Records from a data collection:
+-------+

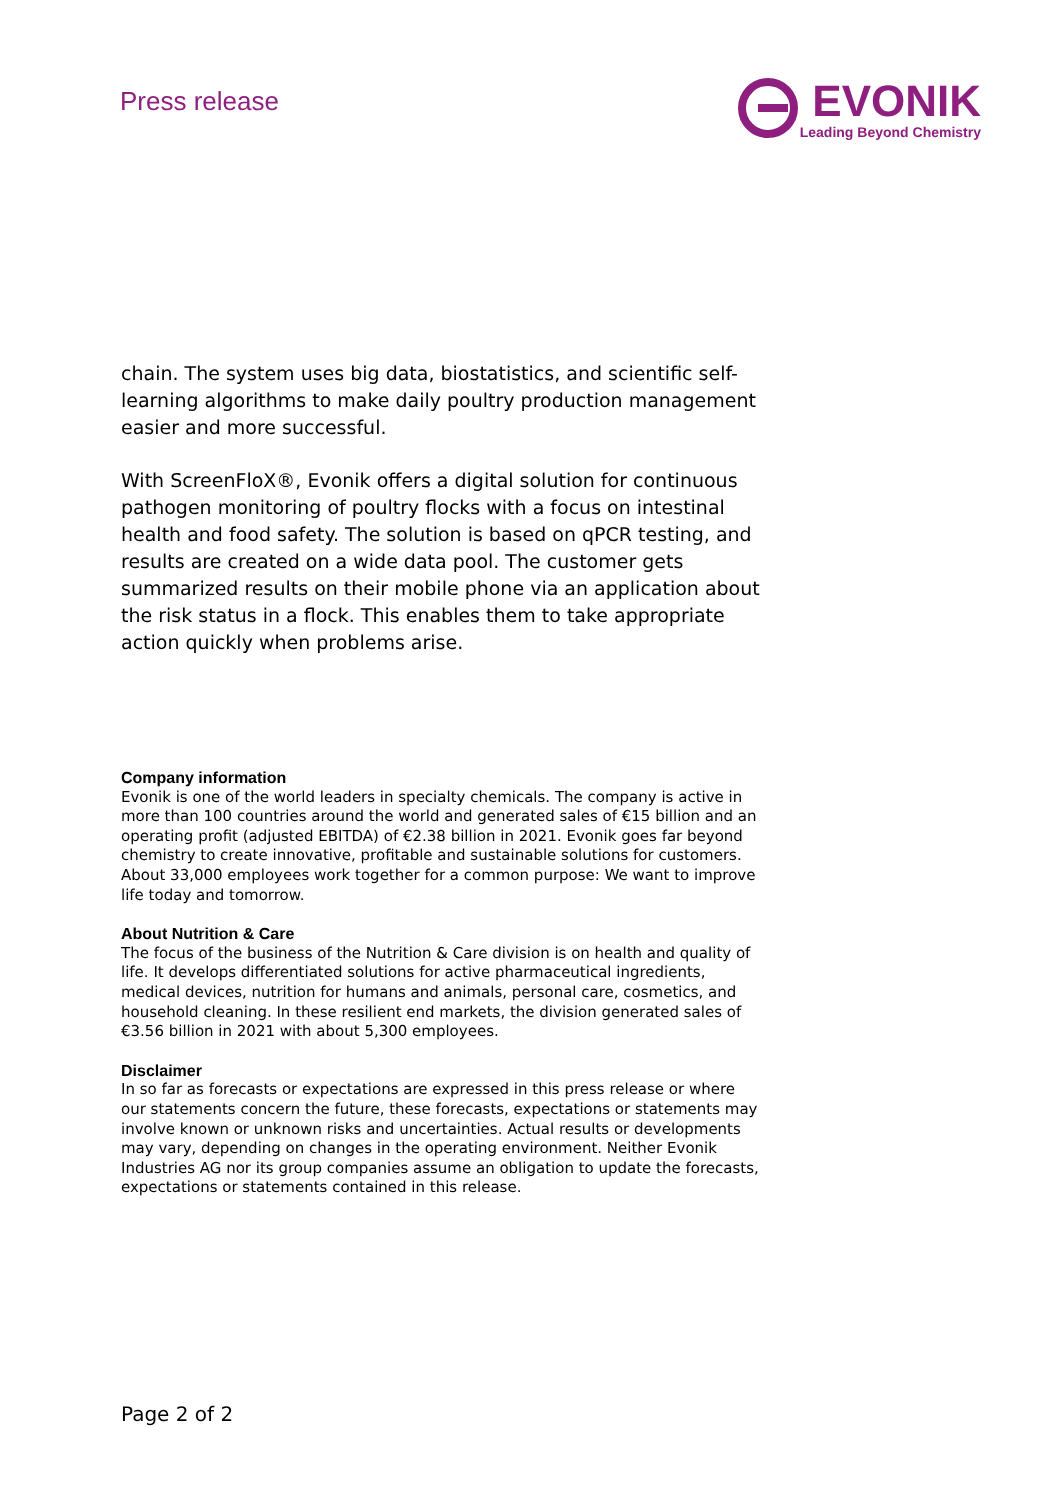Press release
EVONIK
Leading Beyond Chemistry
chain. The system uses big data, biostatistics, and scientific self-learning algorithms to make daily poultry production management easier and more successful.
With ScreenFloX®, Evonik offers a digital solution for continuous pathogen monitoring of poultry flocks with a focus on intestinal health and food safety. The solution is based on qPCR testing, and results are created on a wide data pool. The customer gets summarized results on their mobile phone via an application about the risk status in a flock. This enables them to take appropriate action quickly when problems arise.
Company information
Evonik is one of the world leaders in specialty chemicals. The company is active in more than 100 countries around the world and generated sales of €15 billion and an operating profit (adjusted EBITDA) of €2.38 billion in 2021. Evonik goes far beyond chemistry to create innovative, profitable and sustainable solutions for customers. About 33,000 employees work together for a common purpose: We want to improve life today and tomorrow.
About Nutrition & Care
The focus of the business of the Nutrition & Care division is on health and quality of life. It develops differentiated solutions for active pharmaceutical ingredients, medical devices, nutrition for humans and animals, personal care, cosmetics, and household cleaning. In these resilient end markets, the division generated sales of €3.56 billion in 2021 with about 5,300 employees.
Disclaimer
In so far as forecasts or expectations are expressed in this press release or where our statements concern the future, these forecasts, expectations or statements may involve known or unknown risks and uncertainties. Actual results or developments may vary, depending on changes in the operating environment. Neither Evonik Industries AG nor its group companies assume an obligation to update the forecasts, expectations or statements contained in this release.
Page 2 of 2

+-------+

For the word "Nutrition", find every line in the data that holds it and copy that line.

About Nutrition & Care
The focus of the business of the Nutrition & Care division is on health and quality of life. It develops differentiated solutions for active pharmaceutical ingredients, medical devices, nutrition for humans and animals, personal care, cosmetics, and household cleaning. In these resilient end markets, the division generated sales of €3.56 billion in 2021 with about 5,300 employees.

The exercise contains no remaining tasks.